● Exercise description
Could you please retype the records exactly, minus their pictures?

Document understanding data

● ● ●

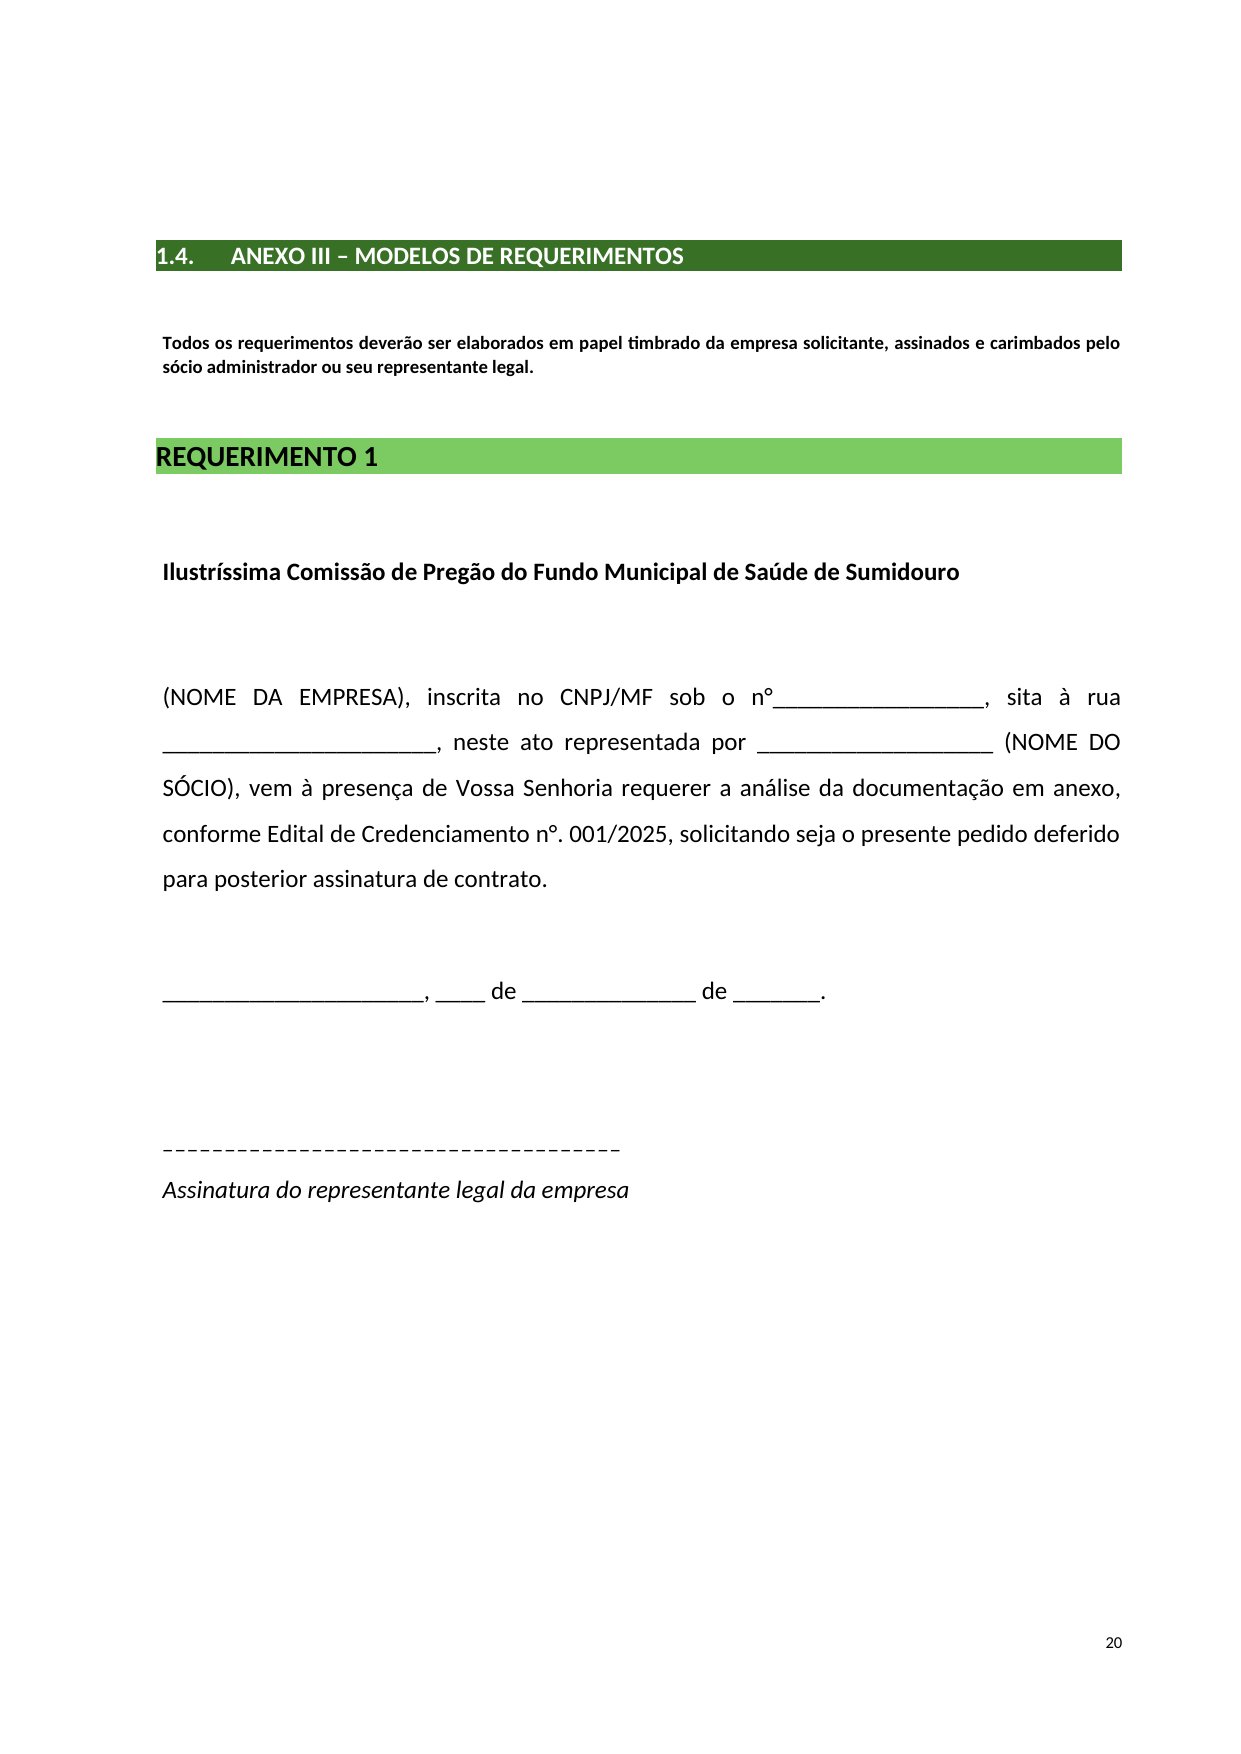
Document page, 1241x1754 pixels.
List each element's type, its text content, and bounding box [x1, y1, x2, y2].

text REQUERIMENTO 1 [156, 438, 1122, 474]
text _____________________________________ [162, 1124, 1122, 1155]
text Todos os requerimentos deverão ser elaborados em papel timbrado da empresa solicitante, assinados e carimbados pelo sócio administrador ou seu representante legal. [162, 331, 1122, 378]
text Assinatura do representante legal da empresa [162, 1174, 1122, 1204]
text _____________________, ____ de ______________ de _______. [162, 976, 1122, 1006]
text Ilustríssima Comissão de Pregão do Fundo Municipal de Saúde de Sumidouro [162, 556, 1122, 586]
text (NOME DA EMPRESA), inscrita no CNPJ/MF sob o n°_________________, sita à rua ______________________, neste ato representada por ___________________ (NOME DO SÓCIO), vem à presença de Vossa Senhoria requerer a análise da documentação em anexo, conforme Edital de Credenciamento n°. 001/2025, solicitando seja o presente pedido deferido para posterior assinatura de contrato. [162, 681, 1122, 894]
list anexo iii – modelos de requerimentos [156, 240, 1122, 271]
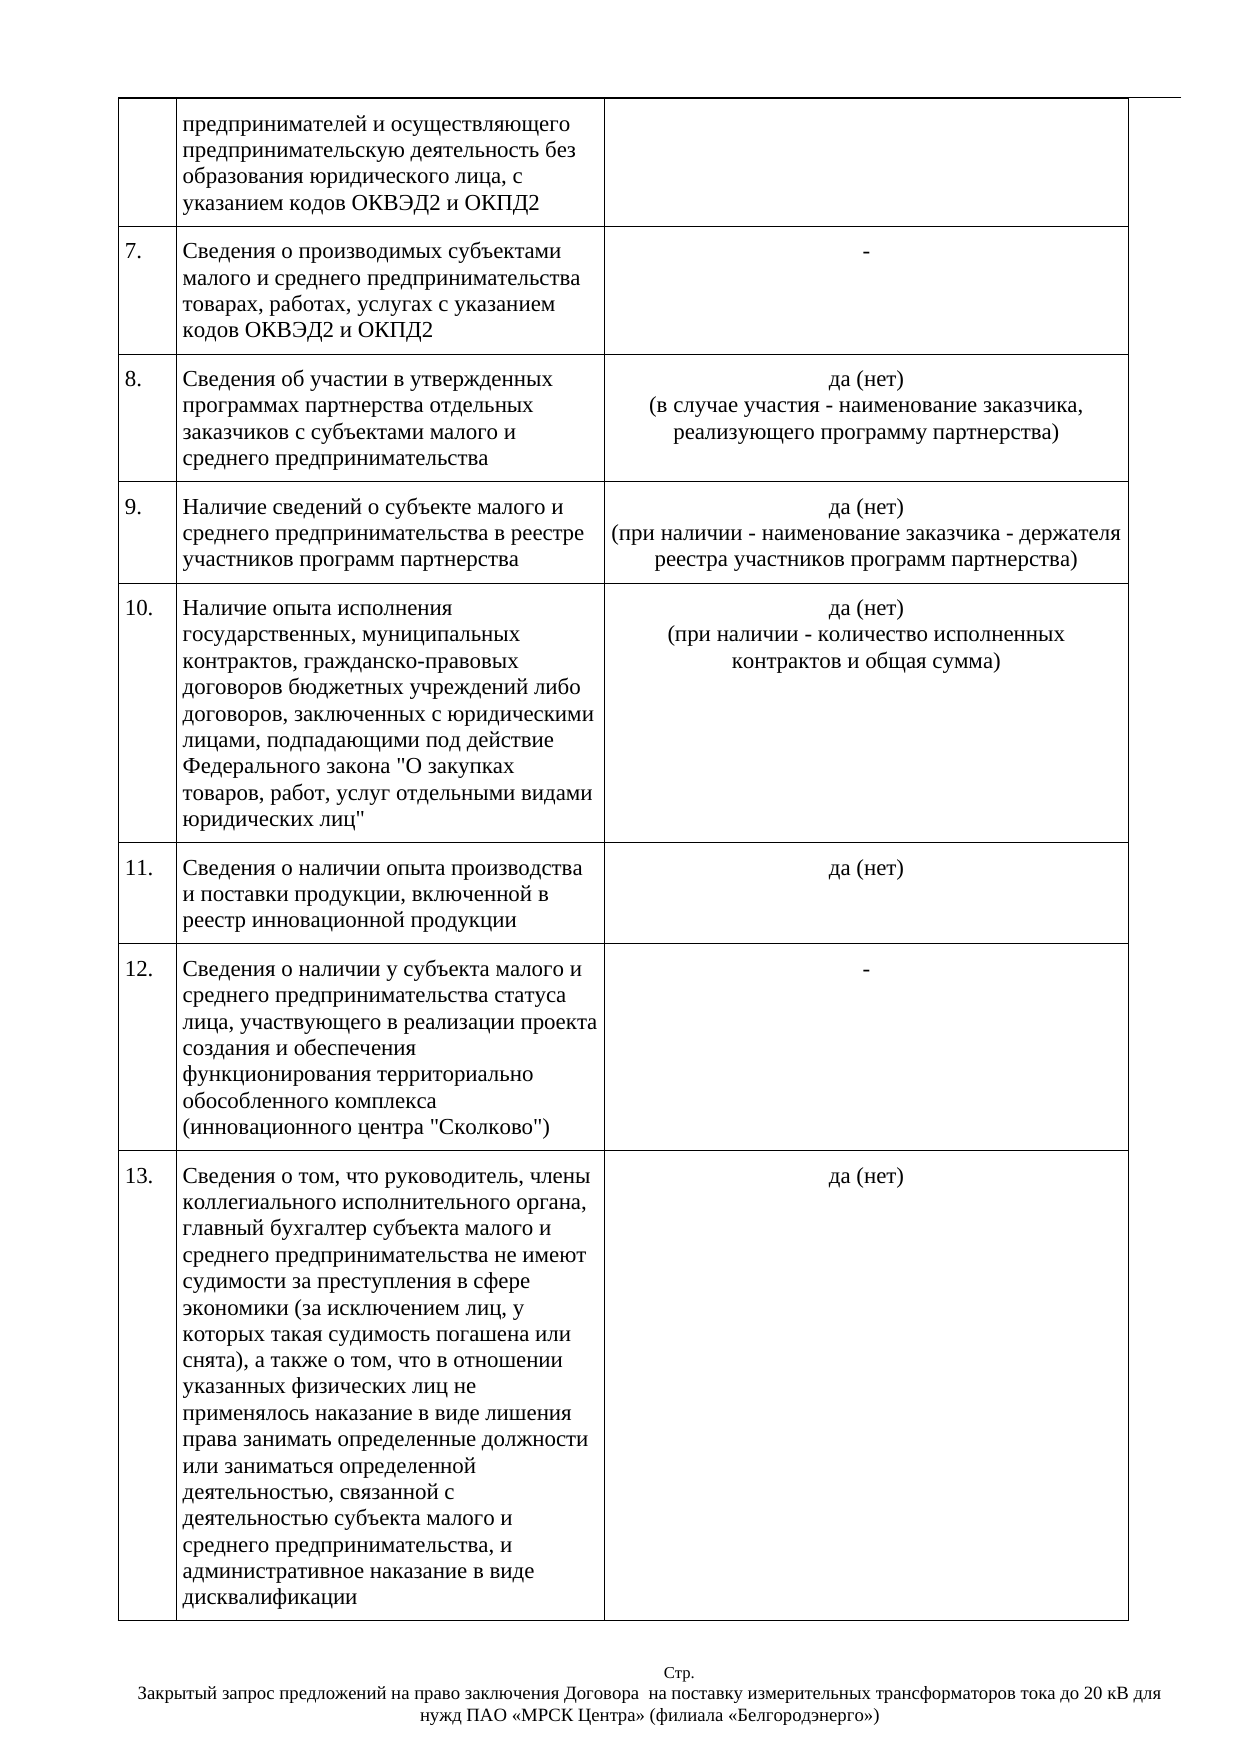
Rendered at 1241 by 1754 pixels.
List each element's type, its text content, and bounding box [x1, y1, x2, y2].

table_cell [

● ● ●

● Output of the exercise
Document page, 1241x1754 pixels.
List each element's type, its text content, and bounding box [x1, y1, x2, y2].

text REQUERIMENTO 1 [156, 438, 1122, 474]
text _____________________________________ [162, 1124, 1122, 1155]
text Todos os requerimentos deverão ser elaborados em papel timbrado da empresa solicitante, assinados e carimbados pelo sócio administrador ou seu representante legal. [162, 331, 1122, 378]
text Assinatura do representante legal da empresa [162, 1174, 1122, 1204]
text _____________________, ____ de ______________ de _______. [162, 976, 1122, 1006]
text Ilustríssima Comissão de Pregão do Fundo Municipal de Saúde de Sumidouro [162, 556, 1122, 586]
text (NOME DA EMPRESA), inscrita no CNPJ/MF sob o n°_________________, sita à rua ______________________, neste ato representada por ___________________ (NOME DO SÓCIO), vem à presença de Vossa Senhoria requerer a análise da documentação em anexo, conforme Edital de Credenciamento n°. 001/2025, solicitando seja o presente pedido deferido para posterior assinatura de contrato. [162, 681, 1122, 894]
list anexo iii – modelos de requerimentos [156, 240, 1122, 271]
Rendered at 1241 by 1754 pixels.
List each element's type, its text content, and bounding box [x1, y1, x2, y2].

table_cell [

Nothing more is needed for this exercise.